Deltopectoral approaches generally provide the best access, but depending on fracture location and preoperative planning, anterolateral or transdeltoid can be considered.
Remember that in these fractures, a significant portion of the head is a part of the greater tuberosity fragment.
Anatomic reduction and elimination of varus deformity
Anatomic (step-less) reduction of the articular surface of the humeral head fragment is an essential part of this procedure.
Elimination of the varus deformity of the humeral head is also important.
Proper stabilization of the humeral head
In order to stabilize the humeral head appropriately, sufficient calcar support (screws) is necessary, to resist recurrent varus deformity.

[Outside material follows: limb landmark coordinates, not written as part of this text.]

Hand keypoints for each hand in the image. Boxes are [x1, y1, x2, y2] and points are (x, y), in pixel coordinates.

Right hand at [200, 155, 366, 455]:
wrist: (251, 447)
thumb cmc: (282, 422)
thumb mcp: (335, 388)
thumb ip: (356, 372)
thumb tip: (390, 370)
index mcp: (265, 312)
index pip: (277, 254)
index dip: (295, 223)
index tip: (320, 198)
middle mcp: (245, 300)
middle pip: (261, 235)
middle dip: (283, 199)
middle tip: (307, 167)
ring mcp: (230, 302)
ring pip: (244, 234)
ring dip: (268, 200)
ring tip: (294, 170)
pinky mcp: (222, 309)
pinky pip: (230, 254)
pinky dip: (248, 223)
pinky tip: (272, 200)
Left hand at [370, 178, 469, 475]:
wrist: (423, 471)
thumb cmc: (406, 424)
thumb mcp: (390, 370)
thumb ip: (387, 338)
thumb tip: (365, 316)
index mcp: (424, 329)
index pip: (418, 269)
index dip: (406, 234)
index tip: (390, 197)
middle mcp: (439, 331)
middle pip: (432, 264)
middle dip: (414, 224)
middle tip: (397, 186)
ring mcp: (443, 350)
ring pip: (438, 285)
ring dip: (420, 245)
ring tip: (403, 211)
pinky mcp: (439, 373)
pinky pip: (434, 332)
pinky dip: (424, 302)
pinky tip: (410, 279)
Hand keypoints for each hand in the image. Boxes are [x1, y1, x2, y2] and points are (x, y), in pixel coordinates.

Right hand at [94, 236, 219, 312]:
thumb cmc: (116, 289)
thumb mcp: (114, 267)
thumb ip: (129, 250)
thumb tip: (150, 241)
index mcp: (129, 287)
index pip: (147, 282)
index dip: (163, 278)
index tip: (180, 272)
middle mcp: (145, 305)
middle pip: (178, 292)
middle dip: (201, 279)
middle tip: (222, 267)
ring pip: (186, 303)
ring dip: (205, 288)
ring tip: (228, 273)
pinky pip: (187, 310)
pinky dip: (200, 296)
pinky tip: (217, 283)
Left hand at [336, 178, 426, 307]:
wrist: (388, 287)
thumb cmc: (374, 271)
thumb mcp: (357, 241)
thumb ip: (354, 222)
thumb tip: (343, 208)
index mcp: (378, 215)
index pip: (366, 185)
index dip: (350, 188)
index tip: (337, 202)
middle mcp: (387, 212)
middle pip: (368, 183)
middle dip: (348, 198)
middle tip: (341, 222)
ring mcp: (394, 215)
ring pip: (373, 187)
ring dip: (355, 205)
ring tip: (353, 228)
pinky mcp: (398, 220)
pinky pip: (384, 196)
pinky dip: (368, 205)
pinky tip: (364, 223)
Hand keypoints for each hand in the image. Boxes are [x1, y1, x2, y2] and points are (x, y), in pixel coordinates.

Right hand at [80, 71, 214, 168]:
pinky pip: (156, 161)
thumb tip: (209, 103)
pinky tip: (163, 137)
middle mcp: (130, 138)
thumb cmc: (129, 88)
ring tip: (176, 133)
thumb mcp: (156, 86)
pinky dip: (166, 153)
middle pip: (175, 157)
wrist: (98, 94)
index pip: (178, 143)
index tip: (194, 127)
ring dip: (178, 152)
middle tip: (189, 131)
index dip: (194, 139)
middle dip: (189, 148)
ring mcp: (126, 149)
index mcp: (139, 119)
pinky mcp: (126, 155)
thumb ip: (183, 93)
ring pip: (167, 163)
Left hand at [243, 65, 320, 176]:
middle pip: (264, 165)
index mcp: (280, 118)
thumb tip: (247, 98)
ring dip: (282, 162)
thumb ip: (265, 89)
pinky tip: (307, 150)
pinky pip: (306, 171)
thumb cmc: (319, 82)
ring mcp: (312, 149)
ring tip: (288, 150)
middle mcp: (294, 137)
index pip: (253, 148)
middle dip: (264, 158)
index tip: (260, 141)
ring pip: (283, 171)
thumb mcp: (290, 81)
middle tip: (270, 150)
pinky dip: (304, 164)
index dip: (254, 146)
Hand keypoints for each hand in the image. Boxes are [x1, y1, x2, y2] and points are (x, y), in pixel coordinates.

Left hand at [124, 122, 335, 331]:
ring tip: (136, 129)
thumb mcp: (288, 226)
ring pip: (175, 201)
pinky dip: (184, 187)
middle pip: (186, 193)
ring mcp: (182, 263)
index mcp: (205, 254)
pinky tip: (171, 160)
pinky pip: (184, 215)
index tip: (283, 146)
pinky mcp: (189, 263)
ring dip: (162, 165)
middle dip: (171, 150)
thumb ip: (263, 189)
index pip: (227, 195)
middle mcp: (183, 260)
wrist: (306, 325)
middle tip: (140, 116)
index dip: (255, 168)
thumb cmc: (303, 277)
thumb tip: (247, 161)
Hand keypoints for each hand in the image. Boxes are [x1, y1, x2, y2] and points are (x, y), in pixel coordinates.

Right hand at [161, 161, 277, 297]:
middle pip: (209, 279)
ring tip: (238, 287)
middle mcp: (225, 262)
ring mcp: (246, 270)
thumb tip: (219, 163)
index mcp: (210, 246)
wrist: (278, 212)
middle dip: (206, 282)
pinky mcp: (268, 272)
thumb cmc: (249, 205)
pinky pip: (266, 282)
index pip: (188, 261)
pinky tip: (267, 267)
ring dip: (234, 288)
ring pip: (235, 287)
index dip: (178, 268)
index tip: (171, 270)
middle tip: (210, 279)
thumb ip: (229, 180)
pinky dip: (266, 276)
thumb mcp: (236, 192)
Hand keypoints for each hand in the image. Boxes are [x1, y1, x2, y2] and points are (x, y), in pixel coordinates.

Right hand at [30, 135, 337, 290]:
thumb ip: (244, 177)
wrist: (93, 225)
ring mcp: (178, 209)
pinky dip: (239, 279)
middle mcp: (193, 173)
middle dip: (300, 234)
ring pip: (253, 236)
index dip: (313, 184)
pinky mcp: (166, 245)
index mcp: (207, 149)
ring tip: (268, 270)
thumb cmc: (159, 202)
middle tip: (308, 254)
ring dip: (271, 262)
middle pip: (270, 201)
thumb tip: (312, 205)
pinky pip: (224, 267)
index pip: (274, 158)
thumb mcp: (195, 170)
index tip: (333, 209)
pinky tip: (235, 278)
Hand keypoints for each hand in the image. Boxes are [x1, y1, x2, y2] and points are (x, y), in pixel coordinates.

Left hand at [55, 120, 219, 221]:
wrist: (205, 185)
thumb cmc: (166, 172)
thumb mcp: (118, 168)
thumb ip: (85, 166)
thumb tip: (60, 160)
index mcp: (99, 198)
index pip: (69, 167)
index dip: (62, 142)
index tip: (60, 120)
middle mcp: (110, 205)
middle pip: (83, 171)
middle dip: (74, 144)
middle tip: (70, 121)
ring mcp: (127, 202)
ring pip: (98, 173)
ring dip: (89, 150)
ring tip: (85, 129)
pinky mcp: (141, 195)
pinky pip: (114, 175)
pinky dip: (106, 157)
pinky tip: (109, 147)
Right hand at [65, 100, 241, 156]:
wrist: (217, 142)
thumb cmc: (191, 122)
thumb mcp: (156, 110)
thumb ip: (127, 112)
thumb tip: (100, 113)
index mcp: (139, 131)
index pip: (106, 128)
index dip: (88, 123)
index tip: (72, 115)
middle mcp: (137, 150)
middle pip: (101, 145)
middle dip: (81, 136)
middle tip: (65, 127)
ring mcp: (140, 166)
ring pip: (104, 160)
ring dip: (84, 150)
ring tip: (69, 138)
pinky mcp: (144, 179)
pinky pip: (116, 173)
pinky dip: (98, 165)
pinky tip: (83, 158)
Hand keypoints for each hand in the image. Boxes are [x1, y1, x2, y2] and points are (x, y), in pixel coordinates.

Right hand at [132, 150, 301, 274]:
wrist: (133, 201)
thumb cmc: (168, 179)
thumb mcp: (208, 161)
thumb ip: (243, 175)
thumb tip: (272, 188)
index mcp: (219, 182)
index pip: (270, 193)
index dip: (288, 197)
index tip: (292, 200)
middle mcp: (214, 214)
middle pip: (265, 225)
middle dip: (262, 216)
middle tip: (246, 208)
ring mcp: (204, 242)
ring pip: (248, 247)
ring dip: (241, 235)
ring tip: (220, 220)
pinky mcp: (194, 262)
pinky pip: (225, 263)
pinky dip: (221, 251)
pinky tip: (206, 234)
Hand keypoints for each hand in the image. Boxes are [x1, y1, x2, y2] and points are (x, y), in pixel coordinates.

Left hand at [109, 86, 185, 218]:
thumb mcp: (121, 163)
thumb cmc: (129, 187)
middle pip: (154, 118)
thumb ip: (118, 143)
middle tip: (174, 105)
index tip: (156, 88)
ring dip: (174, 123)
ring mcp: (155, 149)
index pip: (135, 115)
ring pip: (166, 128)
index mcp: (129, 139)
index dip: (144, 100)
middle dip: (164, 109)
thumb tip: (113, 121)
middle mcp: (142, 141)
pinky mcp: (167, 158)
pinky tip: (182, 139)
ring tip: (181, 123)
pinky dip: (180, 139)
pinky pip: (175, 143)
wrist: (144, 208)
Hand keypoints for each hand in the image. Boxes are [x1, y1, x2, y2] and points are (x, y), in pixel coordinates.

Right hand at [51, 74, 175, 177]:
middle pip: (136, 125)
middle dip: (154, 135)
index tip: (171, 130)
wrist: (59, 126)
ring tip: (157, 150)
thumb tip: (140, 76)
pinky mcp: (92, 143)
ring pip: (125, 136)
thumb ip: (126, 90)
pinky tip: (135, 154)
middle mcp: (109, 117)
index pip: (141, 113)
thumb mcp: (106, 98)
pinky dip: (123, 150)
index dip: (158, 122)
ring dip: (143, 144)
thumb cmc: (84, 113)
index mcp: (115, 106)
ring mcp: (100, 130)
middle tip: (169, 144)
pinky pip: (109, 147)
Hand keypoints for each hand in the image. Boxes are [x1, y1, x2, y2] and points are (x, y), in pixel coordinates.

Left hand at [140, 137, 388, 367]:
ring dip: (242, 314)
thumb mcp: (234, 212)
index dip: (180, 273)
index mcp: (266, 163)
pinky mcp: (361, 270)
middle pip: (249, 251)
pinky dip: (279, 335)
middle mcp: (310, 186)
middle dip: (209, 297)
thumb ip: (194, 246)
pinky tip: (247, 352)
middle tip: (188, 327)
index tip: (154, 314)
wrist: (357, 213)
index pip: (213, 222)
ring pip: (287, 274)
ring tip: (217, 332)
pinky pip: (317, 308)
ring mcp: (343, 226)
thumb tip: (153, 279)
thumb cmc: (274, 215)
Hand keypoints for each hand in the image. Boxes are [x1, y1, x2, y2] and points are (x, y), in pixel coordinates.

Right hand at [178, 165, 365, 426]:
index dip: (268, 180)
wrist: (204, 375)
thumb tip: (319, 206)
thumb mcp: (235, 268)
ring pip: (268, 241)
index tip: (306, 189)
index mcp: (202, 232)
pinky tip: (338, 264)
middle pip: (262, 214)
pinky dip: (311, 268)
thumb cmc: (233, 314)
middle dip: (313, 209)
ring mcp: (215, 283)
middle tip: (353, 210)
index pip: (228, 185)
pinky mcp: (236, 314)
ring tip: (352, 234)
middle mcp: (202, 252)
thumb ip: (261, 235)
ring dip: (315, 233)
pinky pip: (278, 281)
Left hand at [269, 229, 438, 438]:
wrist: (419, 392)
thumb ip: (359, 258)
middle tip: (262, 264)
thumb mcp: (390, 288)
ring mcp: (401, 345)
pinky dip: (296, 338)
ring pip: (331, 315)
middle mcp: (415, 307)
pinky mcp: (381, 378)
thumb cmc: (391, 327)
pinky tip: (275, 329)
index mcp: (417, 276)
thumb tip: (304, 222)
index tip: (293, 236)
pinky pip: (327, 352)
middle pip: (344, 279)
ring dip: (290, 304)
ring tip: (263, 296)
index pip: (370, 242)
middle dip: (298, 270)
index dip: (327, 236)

Tension band sutures in addition to plate and screws
Sutures placed through the insertions of each rotator cuff tendon increase stability, and should be used as well as the plate and screws, particularly for more comminuted and/or osteoporotic fractures. With osteoporotic bone, the tendon insertion is often stronger than the bone itself, so that sutures placed through the insertional fibers of the tendon may hold better than screws or sutures placed through bone.
These additional sutures are typically the last step of fixation.
Angular stable versus standard plates
This procedure describes proximal humeral fracture fixation with an angular stable plate (A). Sometimes, these implants are not available. Standard plates provide an alternative option, for example the modified cloverleaf plate (B). Presently, the specific indications, advantages, and disadvantages of angular stable and standard plates are being clarified. There is some evidence that angular stable plate provide better outcomes. In addition to type and technique of fixation, the quality of reduction, the soft-tissue
handling, and the characteristics of the injury and patient significantly influence the results. There is no evidence that the use of angular stable plates will overcome these other factors.